Теперь же трогались на Муром, по другой дороге – сто верст в тарантасе муромскими лесами, только что не с Соловьем-разбойником – и вновь к Оке в этом Муроме, древнем городке на нагорном берегу, с видом необозримым на приокские луга и леса. От Мурома железная дорога на Москву – это Глеб знал. Но не знал того, что первый непротивленец русский, святой страстотерпец, имя которого он носил – князь Глеб был именно князь Муромский – отсюда начинал агнчий свой путь.
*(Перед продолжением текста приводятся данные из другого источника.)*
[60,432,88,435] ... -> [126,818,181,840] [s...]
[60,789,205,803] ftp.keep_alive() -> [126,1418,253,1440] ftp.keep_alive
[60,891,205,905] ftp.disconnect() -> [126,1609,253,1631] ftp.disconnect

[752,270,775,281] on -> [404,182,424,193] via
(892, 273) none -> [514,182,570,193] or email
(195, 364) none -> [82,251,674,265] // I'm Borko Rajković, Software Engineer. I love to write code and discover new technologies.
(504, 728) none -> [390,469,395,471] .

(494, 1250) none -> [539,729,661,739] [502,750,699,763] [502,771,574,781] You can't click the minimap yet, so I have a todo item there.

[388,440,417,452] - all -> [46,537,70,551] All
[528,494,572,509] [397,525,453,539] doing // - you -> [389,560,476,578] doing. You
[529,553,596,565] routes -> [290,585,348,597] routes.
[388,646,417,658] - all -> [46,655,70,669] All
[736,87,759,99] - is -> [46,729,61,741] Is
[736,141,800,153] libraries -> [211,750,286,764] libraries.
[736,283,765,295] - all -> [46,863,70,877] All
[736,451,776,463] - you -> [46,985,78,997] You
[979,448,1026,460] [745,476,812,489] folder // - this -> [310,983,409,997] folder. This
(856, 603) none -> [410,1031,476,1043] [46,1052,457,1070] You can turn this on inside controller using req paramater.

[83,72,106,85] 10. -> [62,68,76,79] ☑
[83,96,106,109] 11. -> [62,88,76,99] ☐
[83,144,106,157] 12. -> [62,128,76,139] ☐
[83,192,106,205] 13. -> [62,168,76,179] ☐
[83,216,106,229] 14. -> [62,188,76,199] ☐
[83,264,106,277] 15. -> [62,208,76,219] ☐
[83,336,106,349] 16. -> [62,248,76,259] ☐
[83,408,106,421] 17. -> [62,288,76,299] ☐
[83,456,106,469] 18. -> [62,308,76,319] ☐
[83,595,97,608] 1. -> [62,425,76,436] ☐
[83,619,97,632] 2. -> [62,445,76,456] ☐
Когда они уезжали, Мыша много плакала, тиская Лизу в объятиях. Она говорила, что, кажется, уж полюбила и Бориса Иваныча. И Ватопедского жаль, и счастлива она, и боится… – опять фыркала, опять хохотала, вновь плакала…
Мать провела свой план. Свадьба Мыши была назначена на сентябрь.
V
У Красавца и Олимпиады Глеб чувствовал себя теперь уже прочно. Родители в Балыкове, далеко. На каникулы он туда ездит, но живет, трудится здесь. И хотя праздник с буднями несравним, все же не мог бы он сказать, что Красавец его теснит или что с Олимпиадой ему тяжело.
Красавец раз навсегда решил, что если Глеб «сын дяди Коли» и хорошо учится, держит себя безупречно, то чего же больше? Глеб его занимал настолько, насколько он «нашей породы», племянник, которого не стыдно показать гостям, сказать, взяв под руку: «Ну-те-с, а вот позвольте вам представить, сын любимого моего брата Николая, ученая голова, с детства назван Herr Professor, десяти лет убил на облаве лося». Глеб и смущался, и принимал как должное. Конечно, приятнее была бы другая слава, не вечно же этот лось. Но наморщенный лоб Красавца, выпяченные вперед губы столь серьезны, что уж ничего тут не поделаешь.